Chris, you're ignoring the elephant in the room. Voluntary Student Membership (VSM), as imposed in 2011 by the Nats, basically makes it impossible for students (or at least Student Associations) to challenge the institution, for fear of having their funding cut off. An occupation of the Registry would lead to the Vice-Chancellor tearing up any agreement for the following year.
I note that Chris Hipkins is refusing to repeal VSM.
I hardly think that the left are in charge here Tom Hunter. It is the left of the conservatives. And we have to keep asking for some left-type actions, and grudgingly they will appear in truncated form.
Free speech isn't false rumour it is the ability of the public to hear both sides of the story
https://youtu.be/zszsRDtCNFM
Why does Massey have the right to do this?
Because they are a corporation, with no mandatory social responsibility, in the business of taking money.
In other words, they are happy to adopt an extreme libertarian position, but are wise enough to coat it in intersectional blather.
A Fabian socialist or a traditional conservative might say that the university instead has a duty to facilitate and moderate constructive debate on the issues of the day. This is how society has progressed in the past. Imagine if Oxford had been afraid to invite Jerry Falwell, surely a too-triggering personality to the weaklings of today, so missed the opportunity to expose him to the wit of David Lange.
In past discussions of this type, Karl Popper has often been quoted. If Popper is an authority on the limits of free speech, then we should remember that he was a Logical Positivist. A logical positivist only believes what has been proven to be true.
Logical positivists who promise to tell us what they are unable to believe, and explain what would be required to prove it, are not welcome at Massey.
If universities, supposed to be a bastion of fearless discussion,will not defend free speech, who will? (One small point:the occupation of the University of Otago's registry was in 1971. How do I know? I was there.)

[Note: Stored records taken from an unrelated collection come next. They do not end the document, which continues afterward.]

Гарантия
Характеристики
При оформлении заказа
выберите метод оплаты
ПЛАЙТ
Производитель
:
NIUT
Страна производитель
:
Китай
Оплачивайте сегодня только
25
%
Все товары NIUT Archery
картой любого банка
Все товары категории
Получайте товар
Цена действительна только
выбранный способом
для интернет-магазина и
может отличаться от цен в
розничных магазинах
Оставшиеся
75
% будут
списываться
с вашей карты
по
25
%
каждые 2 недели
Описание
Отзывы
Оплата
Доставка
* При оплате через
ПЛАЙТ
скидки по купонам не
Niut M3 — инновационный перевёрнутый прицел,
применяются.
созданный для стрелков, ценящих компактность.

The right don't want freedom of speech. They just want THEIR speech to be free. If there is any suggestion of some radical Islamic cleric coming to preach in New Zealand, or some communist talking about revolution they are up in arms screeching away about how it shouldn't be allowed. The problem is of course that in the marketplace of ideas, the facile and superficial often wins. And all you people are crying for freedom of speech don't seem to be doing a a great deal to oppose the supposedly terrible ideas that you want to listen to. Presumably because you agree with them?